* [RECORDS]

● ● ●

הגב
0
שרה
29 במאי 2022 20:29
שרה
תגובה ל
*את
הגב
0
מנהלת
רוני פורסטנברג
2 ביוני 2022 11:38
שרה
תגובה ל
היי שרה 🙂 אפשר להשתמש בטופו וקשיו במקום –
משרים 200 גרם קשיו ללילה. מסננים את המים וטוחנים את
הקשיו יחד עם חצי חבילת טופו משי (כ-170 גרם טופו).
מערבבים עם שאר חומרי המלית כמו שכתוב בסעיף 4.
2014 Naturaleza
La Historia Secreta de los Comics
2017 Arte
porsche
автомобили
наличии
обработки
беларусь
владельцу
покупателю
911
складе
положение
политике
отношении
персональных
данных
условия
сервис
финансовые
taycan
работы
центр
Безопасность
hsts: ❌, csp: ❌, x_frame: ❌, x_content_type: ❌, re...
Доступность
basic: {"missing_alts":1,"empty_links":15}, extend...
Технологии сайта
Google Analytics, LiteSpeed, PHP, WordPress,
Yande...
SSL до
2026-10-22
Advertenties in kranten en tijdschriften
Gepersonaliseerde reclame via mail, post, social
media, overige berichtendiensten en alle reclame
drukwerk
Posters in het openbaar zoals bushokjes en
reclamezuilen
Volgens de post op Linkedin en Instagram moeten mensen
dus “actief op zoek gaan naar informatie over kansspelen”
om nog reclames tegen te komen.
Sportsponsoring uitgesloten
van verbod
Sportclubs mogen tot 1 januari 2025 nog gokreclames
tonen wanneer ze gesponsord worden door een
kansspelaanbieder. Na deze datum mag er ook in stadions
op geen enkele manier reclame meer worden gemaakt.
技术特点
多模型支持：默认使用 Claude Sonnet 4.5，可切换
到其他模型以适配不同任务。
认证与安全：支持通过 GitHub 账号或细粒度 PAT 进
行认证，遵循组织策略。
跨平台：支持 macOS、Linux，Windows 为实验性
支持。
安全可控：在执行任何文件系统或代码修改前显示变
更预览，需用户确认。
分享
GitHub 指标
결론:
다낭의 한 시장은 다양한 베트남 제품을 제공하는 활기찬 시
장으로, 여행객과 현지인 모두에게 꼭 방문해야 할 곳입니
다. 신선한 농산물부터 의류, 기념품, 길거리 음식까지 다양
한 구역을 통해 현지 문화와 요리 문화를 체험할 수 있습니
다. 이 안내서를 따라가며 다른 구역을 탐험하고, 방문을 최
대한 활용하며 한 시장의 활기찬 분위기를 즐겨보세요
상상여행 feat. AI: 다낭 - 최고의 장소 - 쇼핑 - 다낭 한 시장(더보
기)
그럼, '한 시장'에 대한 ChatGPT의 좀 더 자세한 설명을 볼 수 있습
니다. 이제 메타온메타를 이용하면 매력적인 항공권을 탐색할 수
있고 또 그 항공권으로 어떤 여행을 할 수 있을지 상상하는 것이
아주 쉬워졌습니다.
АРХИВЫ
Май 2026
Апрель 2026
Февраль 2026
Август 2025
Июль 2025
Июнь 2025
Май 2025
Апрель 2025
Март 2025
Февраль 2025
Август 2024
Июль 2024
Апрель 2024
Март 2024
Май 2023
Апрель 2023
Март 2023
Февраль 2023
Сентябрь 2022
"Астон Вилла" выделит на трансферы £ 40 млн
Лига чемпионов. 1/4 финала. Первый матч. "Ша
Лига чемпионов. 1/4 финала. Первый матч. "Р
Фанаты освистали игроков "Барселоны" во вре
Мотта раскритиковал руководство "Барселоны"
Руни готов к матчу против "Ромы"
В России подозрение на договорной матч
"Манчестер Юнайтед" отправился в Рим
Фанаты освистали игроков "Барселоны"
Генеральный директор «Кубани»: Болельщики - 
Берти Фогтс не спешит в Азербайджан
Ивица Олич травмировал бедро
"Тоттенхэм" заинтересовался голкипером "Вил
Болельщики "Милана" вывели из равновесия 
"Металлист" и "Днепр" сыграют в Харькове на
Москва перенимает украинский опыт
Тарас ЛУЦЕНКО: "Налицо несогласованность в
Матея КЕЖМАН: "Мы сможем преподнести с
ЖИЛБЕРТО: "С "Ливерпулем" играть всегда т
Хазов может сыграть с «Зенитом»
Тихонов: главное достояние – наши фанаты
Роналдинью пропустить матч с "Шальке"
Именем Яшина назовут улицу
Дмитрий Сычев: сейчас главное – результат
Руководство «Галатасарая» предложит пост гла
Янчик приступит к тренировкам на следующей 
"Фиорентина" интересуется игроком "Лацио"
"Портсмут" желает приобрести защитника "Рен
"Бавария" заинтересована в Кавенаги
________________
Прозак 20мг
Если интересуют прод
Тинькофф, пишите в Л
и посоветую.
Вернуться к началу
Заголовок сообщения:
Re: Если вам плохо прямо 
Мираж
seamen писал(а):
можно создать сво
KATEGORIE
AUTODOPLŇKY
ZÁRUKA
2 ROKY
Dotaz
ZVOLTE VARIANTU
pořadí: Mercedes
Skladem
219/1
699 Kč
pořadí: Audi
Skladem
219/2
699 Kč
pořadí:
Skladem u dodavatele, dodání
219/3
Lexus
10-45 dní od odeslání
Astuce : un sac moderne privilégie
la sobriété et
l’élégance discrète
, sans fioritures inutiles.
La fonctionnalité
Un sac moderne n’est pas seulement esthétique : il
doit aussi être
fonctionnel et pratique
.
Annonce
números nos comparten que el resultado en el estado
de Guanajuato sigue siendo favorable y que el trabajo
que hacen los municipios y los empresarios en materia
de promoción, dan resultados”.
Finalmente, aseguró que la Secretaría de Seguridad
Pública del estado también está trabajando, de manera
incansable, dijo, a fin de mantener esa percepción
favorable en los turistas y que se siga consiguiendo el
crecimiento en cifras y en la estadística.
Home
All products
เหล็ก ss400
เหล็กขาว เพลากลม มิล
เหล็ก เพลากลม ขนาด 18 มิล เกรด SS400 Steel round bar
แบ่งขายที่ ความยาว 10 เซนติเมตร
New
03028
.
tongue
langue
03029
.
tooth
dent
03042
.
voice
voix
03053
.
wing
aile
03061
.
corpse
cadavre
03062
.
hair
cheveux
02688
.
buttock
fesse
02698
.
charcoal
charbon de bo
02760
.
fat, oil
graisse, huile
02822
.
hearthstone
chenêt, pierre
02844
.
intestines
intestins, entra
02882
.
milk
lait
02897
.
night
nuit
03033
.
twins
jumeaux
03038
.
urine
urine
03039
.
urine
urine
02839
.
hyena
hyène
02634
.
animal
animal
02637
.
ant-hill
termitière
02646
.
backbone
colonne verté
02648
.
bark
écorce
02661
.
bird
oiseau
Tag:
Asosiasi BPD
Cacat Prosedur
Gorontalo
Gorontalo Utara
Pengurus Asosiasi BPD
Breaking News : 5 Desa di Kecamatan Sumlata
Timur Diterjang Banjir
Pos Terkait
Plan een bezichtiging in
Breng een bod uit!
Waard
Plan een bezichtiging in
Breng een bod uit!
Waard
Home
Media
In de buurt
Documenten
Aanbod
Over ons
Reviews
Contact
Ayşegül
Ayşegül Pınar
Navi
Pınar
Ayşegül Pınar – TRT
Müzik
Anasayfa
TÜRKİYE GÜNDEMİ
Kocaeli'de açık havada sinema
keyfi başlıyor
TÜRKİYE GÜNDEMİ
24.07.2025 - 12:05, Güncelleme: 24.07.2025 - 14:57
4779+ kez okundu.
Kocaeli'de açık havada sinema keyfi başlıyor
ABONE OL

● ● ●

Set out the text of every item above as a numbered list with one line per entry, omitting any blank lines.

1. הגב
2. 0
3. שרה
4. 29 במאי 2022 20:29
5. שרה
6. תגובה ל
7. *את
8. הגב
9. 0
10. מנהלת
11. רוני פורסטנברג
12. 2 ביוני 2022 11:38
13. שרה
14. תגובה ל
15. היי שרה 🙂 אפשר להשתמש בטופו וקשיו במקום –
16. משרים 200 גרם קשיו ללילה. מסננים את המים וטוחנים את
17. הקשיו יחד עם חצי חבילת טופו משי (כ-170 גרם טופו).
18. מערבבים עם שאר חומרי המלית כמו שכתוב בסעיף 4.
19. 2014 Naturaleza
20. La Historia Secreta de los Comics
21. 2017 Arte
22. porsche
23. автомобили
24. наличии
25. обработки
26. беларусь
27. владельцу
28. покупателю
29. 911
30. складе
31. положение
32. политике
33. отношении
34. персональных
35. данных
36. условия
37. сервис
38. финансовые
39. taycan
40. работы
41. центр
42. Безопасность
43. hsts: ❌, csp: ❌, x_frame: ❌, x_content_type: ❌, re...
44. Доступность
45. basic: {"missing_alts":1,"empty_links":15}, extend...
46. Технологии сайта
47. Google Analytics, LiteSpeed, PHP, WordPress,
48. Yande...
49. SSL до
50. 2026-10-22
51. Advertenties in kranten en tijdschriften
52. Gepersonaliseerde reclame via mail, post, social
53. media, overige berichtendiensten en alle reclame
54. drukwerk
55. Posters in het openbaar zoals bushokjes en
56. reclamezuilen
57. Volgens de post op Linkedin en Instagram moeten mensen
58. dus “actief op zoek gaan naar informatie over kansspelen”
59. om nog reclames tegen te komen.
60. Sportsponsoring uitgesloten
61. van verbod
62. Sportclubs mogen tot 1 januari 2025 nog gokreclames
63. tonen wanneer ze gesponsord worden door een
64. kansspelaanbieder. Na deze datum mag er ook in stadions
65. op geen enkele manier reclame meer worden gemaakt.
66. 技术特点
67. 多模型支持：默认使用 Claude Sonnet 4.5，可切换
68. 到其他模型以适配不同任务。
69. 认证与安全：支持通过 GitHub 账号或细粒度 PAT 进
70. 行认证，遵循组织策略。
71. 跨平台：支持 macOS、Linux，Windows 为实验性
72. 支持。
73. 安全可控：在执行任何文件系统或代码修改前显示变
74. 更预览，需用户确认。
75. 分享
76. GitHub 指标
77. 결론:
78. 다낭의 한 시장은 다양한 베트남 제품을 제공하는 활기찬 시
79. 장으로, 여행객과 현지인 모두에게 꼭 방문해야 할 곳입니
80. 다. 신선한 농산물부터 의류, 기념품, 길거리 음식까지 다양
81. 한 구역을 통해 현지 문화와 요리 문화를 체험할 수 있습니
82. 다. 이 안내서를 따라가며 다른 구역을 탐험하고, 방문을 최
83. 대한 활용하며 한 시장의 활기찬 분위기를 즐겨보세요
84. 상상여행 feat. AI: 다낭 - 최고의 장소 - 쇼핑 - 다낭 한 시장(더보
85. 기)
86. 그럼, '한 시장'에 대한 ChatGPT의 좀 더 자세한 설명을 볼 수 있습
87. 니다. 이제 메타온메타를 이용하면 매력적인 항공권을 탐색할 수
88. 있고 또 그 항공권으로 어떤 여행을 할 수 있을지 상상하는 것이
89. 아주 쉬워졌습니다.
90. АРХИВЫ
91. Май 2026
92. Апрель 2026
93. Февраль 2026
94. Август 2025
95. Июль 2025
96. Июнь 2025
97. Май 2025
98. Апрель 2025
99. Март 2025
100. Февраль 2025
101. Август 2024
102. Июль 2024
103. Апрель 2024
104. Март 2024
105. Май 2023
106. Апрель 2023
107. Март 2023
108. Февраль 2023
109. Сентябрь 2022
110. "Астон Вилла" выделит на трансферы £ 40 млн
111. Лига чемпионов. 1/4 финала. Первый матч. "Ша
112. Лига чемпионов. 1/4 финала. Первый матч. "Р
113. Фанаты освистали игроков "Барселоны" во вре
114. Мотта раскритиковал руководство "Барселоны"
115. Руни готов к матчу против "Ромы"
116. В России подозрение на договорной матч
117. "Манчестер Юнайтед" отправился в Рим
118. Фанаты освистали игроков "Барселоны"
119. Генеральный директор «Кубани»: Болельщики - 
120. Берти Фогтс не спешит в Азербайджан
121. Ивица Олич травмировал бедро
122. "Тоттенхэм" заинтересовался голкипером "Вил
123. Болельщики "Милана" вывели из равновесия 
124. "Металлист" и "Днепр" сыграют в Харькове на
125. Москва перенимает украинский опыт
126. Тарас ЛУЦЕНКО: "Налицо несогласованность в
127. Матея КЕЖМАН: "Мы сможем преподнести с
128. ЖИЛБЕРТО: "С "Ливерпулем" играть всегда т
129. Хазов может сыграть с «Зенитом»
130. Тихонов: главное достояние – наши фанаты
131. Роналдинью пропустить матч с "Шальке"
132. Именем Яшина назовут улицу
133. Дмитрий Сычев: сейчас главное – результат
134. Руководство «Галатасарая» предложит пост гла
135. Янчик приступит к тренировкам на следующей 
136. "Фиорентина" интересуется игроком "Лацио"
137. "Портсмут" желает приобрести защитника "Рен
138. "Бавария" заинтересована в Кавенаги
139. ________________
140. Прозак 20мг
141. Если интересуют прод
142. Тинькофф, пишите в Л
143. и посоветую.
144. Вернуться к началу
145. Заголовок сообщения:
146. Re: Если вам плохо прямо 
147. Мираж
148. seamen писал(а):
149. можно создать сво
150. KATEGORIE
151. AUTODOPLŇKY
152. ZÁRUKA
153. 2 ROKY
154. Dotaz
155. ZVOLTE VARIANTU
156. pořadí: Mercedes
157. Skladem
158. 219/1
159. 699 Kč
160. pořadí: Audi
161. Skladem
162. 219/2
163. 699 Kč
164. pořadí:
165. Skladem u dodavatele, dodání
166. 219/3
167. Lexus
168. 10-45 dní od odeslání
169. Astuce : un sac moderne privilégie
170. la sobriété et
171. l’élégance discrète
172. , sans fioritures inutiles.
173. La fonctionnalité
174. Un sac moderne n’est pas seulement esthétique : il
175. doit aussi être
176. fonctionnel et pratique
177. .
178. Annonce
179. números nos comparten que el resultado en el estado
180. de Guanajuato sigue siendo favorable y que el trabajo
181. que hacen los municipios y los empresarios en materia
182. de promoción, dan resultados”.
183. Finalmente, aseguró que la Secretaría de Seguridad
184. Pública del estado también está trabajando, de manera
185. incansable, dijo, a fin de mantener esa percepción
186. favorable en los turistas y que se siga consiguiendo el
187. crecimiento en cifras y en la estadística.
188. Home
189. All products
190. เหล็ก ss400
191. เหล็กขาว เพลากลม มิล
192. เหล็ก เพลากลม ขนาด 18 มิล เกรด SS400 Steel round bar
193. แบ่งขายที่ ความยาว 10 เซนติเมตร
194. New
195. 03028
196. .
197. tongue
198. langue
199. 03029
200. .
201. tooth
202. dent
203. 03042
204. .
205. voice
206. voix
207. 03053
208. .
209. wing
210. aile
211. 03061
212. .
213. corpse
214. cadavre
215. 03062
216. .
217. hair
218. cheveux
219. 02688
220. .
221. buttock
222. fesse
223. 02698
224. .
225. charcoal
226. charbon de bo
227. 02760
228. .
229. fat, oil
230. graisse, huile
231. 02822
232. .
233. hearthstone
234. chenêt, pierre
235. 02844
236. .
237. intestines
238. intestins, entra
239. 02882
240. .
241. milk
242. lait
243. 02897
244. .
245. night
246. nuit
247. 03033
248. .
249. twins
250. jumeaux
251. 03038
252. .
253. urine
254. urine
255. 03039
256. .
257. urine
258. urine
259. 02839
260. .
261. hyena
262. hyène
263. 02634
264. .
265. animal
266. animal
267. 02637
268. .
269. ant-hill
270. termitière
271. 02646
272. .
273. backbone
274. colonne verté
275. 02648
276. .
277. bark
278. écorce
279. 02661
280. .
281. bird
282. oiseau
283. Tag:
284. Asosiasi BPD
285. Cacat Prosedur
286. Gorontalo
287. Gorontalo Utara
288. Pengurus Asosiasi BPD
289. Breaking News : 5 Desa di Kecamatan Sumlata
290. Timur Diterjang Banjir
291. Pos Terkait
292. Plan een bezichtiging in
293. Breng een bod uit!
294. Waard
295. Plan een bezichtiging in
296. Breng een bod uit!
297. Waard
298. Home
299. Media
300. In de buurt
301. Documenten
302. Aanbod
303. Over ons
304. Reviews
305. Contact
306. Ayşegül
307. Ayşegül Pınar
308. Navi
309. Pınar
310. Ayşegül Pınar – TRT
311. Müzik
312. Anasayfa
313. TÜRKİYE GÜNDEMİ
314. Kocaeli'de açık havada sinema
315. keyfi başlıyor
316. TÜRKİYE GÜNDEMİ
317. 24.07.2025 - 12:05, Güncelleme: 24.07.2025 - 14:57
318. 4779+ kez okundu.
319. Kocaeli'de açık havada sinema keyfi başlıyor
320. ABONE OL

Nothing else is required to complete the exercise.